出てきた結果は、一応他媒体に上がっている記事と同じ素材によるものなので公開は控えます。でも結構衝撃的。そのまま公開できそうなタイトルとリード文まで付いていて、記事としてコンパクトにまとまり、なおかつ読みやすい。日本語の固有名詞も正しく漢字で書かれています。いや、ギタリストの鬼怒無月 (きどなつき) さんの名前がちゃんと漢字で出るのは何気にすごいですよ。与えられた音声ファイルの範囲の情報だけでなく、パブロ・シーグレルさんと共演している日本人ギタリストのキドさんとは鬼怒無月さんである、というバックグラウンド知識を持ってるわけです。
ちなみに、最初にリンクを貼った私の記事は、多分インタビュー記事としては結構冗長な部類である、という自覚はあります (この文章も冗長だ)。自覚しつつ、掲載媒体の字数制約が緩いこともあり、面白そうなエピソードはなるべく捨てたくない、という気持ちで書いているわけですが、AIくんの簡潔にして要領を得た記事を見て軽いショックを受けたというのは正直なところです。加えて、専門分野での自分の知識のAIに対する優位性がさほどでもないという感覚、ですかね。

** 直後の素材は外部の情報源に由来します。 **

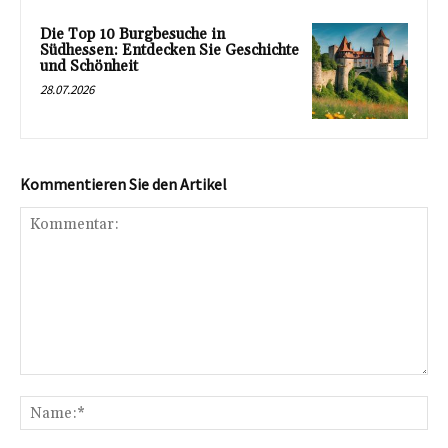
Die Top 10 Burgbesuche in
Südhessen: Entdecken Sie Geschichte
und Schönheit
28.07.2026
Kommentieren Sie den Artikel
Kommentar:
Na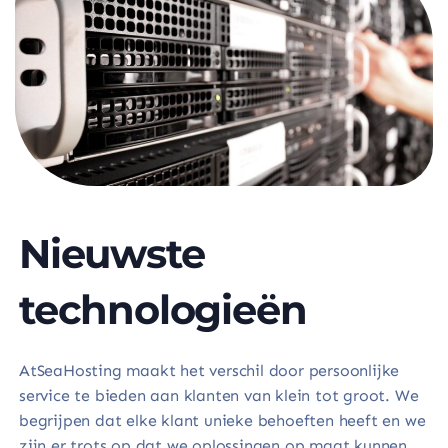
Nieuwste
technologieën
AtSeaHosting maakt het verschil door persoonlijke
service te bieden aan klanten van klein tot groot. We
begrijpen dat elke klant unieke behoeften heeft en we
zijn er trots op dat we oplossingen op maat kunnen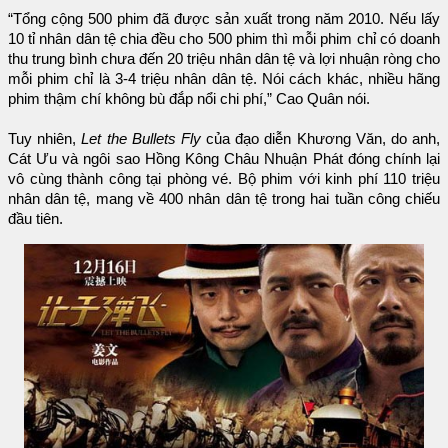
“Tổng cộng 500 phim đã được sản xuất trong năm 2010. Nếu lấy
10 tỉ nhân dân tệ chia đều cho 500 phim thì mỗi phim chỉ có doanh
thu trung bình chưa đến 20 triệu nhân dân tệ và lợi nhuận ròng cho
mỗi phim chỉ là 3-4 triệu nhân dân tệ. Nói cách khác, nhiều hãng
phim thậm chí không bù đắp nổi chi phí,” Cao Quân nói.
Tuy nhiên,
Let the Bullets Fly
của đạo diễn Khương Văn, do anh,
Cát Ưu và ngôi sao Hồng Kông Châu Nhuận Phát đóng chính lại
vô cùng thành công tại phòng vé. Bộ phim với kinh phí 110 triệu
nhân dân tệ, mang về 400 nhân dân tệ trong hai tuần công chiếu
đầu tiên.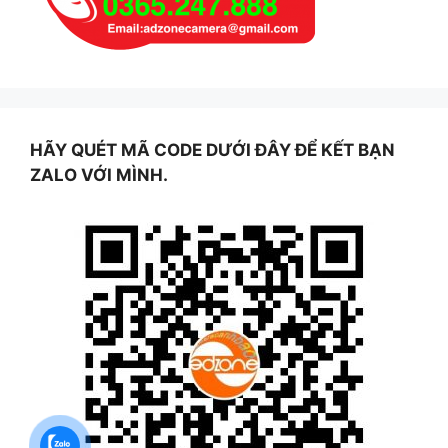
HÃY QUÉT MÃ CODE DƯỚI ĐÂY ĐỂ KẾT BẠN
ZALO VỚI MÌNH.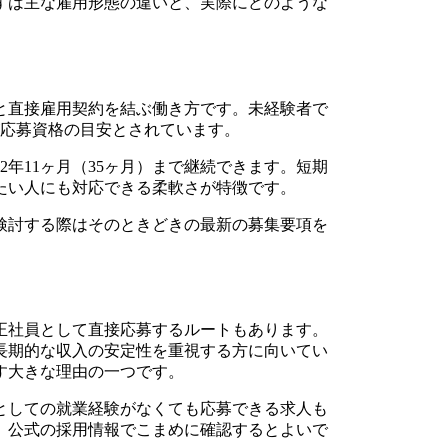
ずは主な雇用形態の違いと、実際にどのような
と直接雇用契約を結ぶ働き方です。未経験者で
が応募資格の目安とされています。
年11ヶ月（35ヶ月）まで継続できます。短期
たい人にも対応できる柔軟さが特徴です。
検討する際はそのときどきの最新の募集要項を
正社員として直接応募するルートもあります。
長期的な収入の安定性を重視する方に向いてい
す大きな理由の一つです。
としての就業経験がなくても応募できる求人も
、公式の採用情報でこまめに確認するとよいで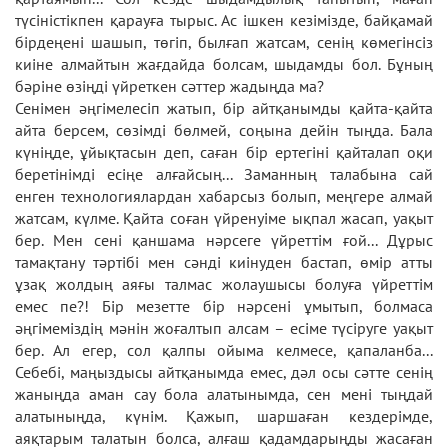
түсіністікпен қарауға тырыс. Ас ішкен кезімізде, байқамай
бірдеңені шашып, төгіп, былғап жатсам, сенің көмегінсіз
киіне алмайтын жағдайда болсам, шыдамды бол. Бұның
бәріне өзіңді үйреткен сәттер жадыңда ма?
Сенімен әңгімелесіп жатып, бір айтқанымды қайта-қайта
айта берсем, сөзімді бөлмей, соңына дейін тыңда. Бала
күніңде, ұйықтасын деп, саған бір ертегіні қайталап оқи
беретінімді есіңе алғайсың... Заманның талабына сай
енген технологиялардан хабарсыз болып, меңгере алмай
жатсам, күлме. Қайта соған үйренуіме ықпал жасап, уақыт
бер. Мен сені қаншама нәрсеге үйреттім ғой... Дұрыс
тамақтану тәртібі мен сәнді киінуден бастап, өмір атты
ұзақ жолдың аяғы талмас жолаушысы болуға үйреттім
емес пе?! Бір мезетте бір нәрсені ұмытып, болмаса
әңгімеміздің мәнін жоғалтып алсам – есіме түсіруге уақыт
бер. Ал егер, сол қалпы ойыма келмесе, қапаланба...
Себебі, маңыздысы айтқанымда емес, дәл осы сәтте сенің
жаныңда аман сау бола алатынымда, сен мені тыңдай
алатыныңда, күнім. Қажып, шаршаған кездерімде,
аяқтарым талатын болса, алғаш қадамдарыңды жасаған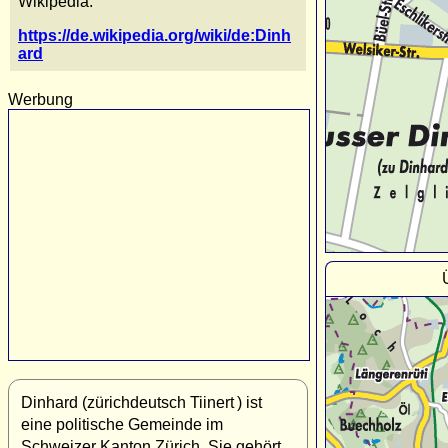
Wikipedia:
https://de.wikipedia.org/wiki/de:Dinh
ard
Werbung
Dinhard (zürichdeutsch Tiinert ) ist
eine politische Gemeinde im
Schweizer Kanton Zürich. Sie gehört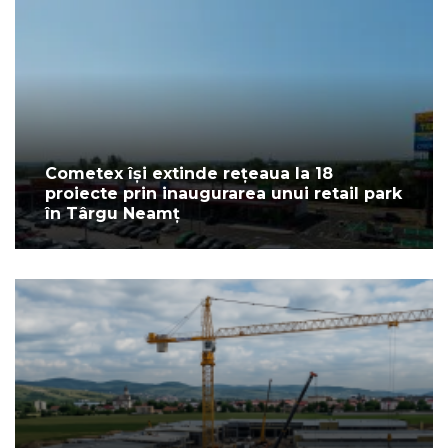
Cometex își extinde rețeaua la 18
proiecte prin inaugurarea unui retail park
în Târgu Neamț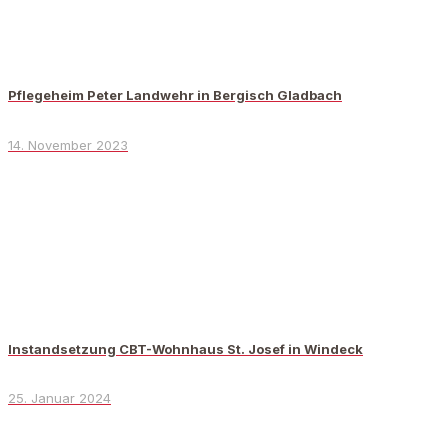
Pflegeheim Peter Landwehr in Bergisch Gladbach
14. November 2023
Instandsetzung CBT-Wohnhaus St. Josef in Windeck
25. Januar 2024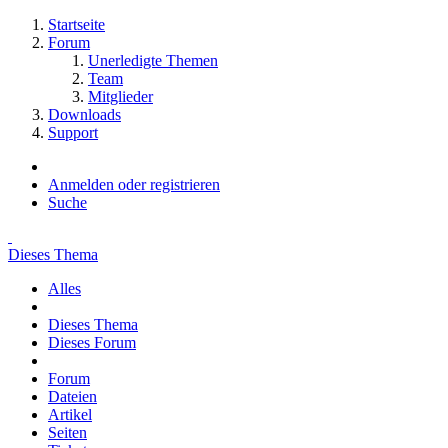
Startseite
Forum
Unerledigte Themen
Team
Mitglieder
Downloads
Support
Anmelden oder registrieren
Suche
Dieses Thema
Alles
Dieses Thema
Dieses Forum
Forum
Dateien
Artikel
Seiten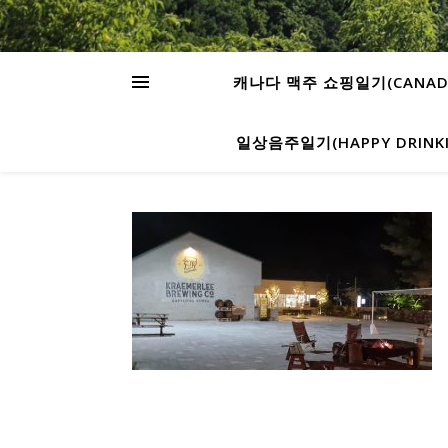
캐나다 맥주 쇼핑일기(CANADA’S
일상음주일기(HAPPY DRINKIN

Thoughtsを見ると記事を書き上げる上での思考過程がちゃんと書かれていました。勉強になります(笑)
これからはAIに全部任せる…か?
とりあえずちゃちゃっといい感じの記事を書くまでのことは、AIに一任してもできてしまうことがわかりました。今回は文字起こしと記事化の2ステップを踏みましたが、音声からいきなり記事化させても案外行けちゃうのかもしれません。
ただ、今回出来上がった記事をよーく読んでみると、一部でちょっとした事実誤認があったり、私から見ると大事だと思われるエピソードが省かれてしまっていることがわかりました。従って、まだAIに全部任せるのは早いというのが私の認識です。多分次回こんな機会があったら、最終確認のためにも全体の文字起こしは確保し、記事化の際にはあらかじめアウトラインを指定した上で、結果を確認しながら何度かプロンプトで調整する、という工程を踏むことになるかと思います。
でもまあ、ほんの半年前と比べてもAIはずいぶん進歩していましたので、また半年ぐらい経つと状況は変わるかもしれません。その時はまた驚きつつ絶望しつつ、新しい方法を模索するのだと思います。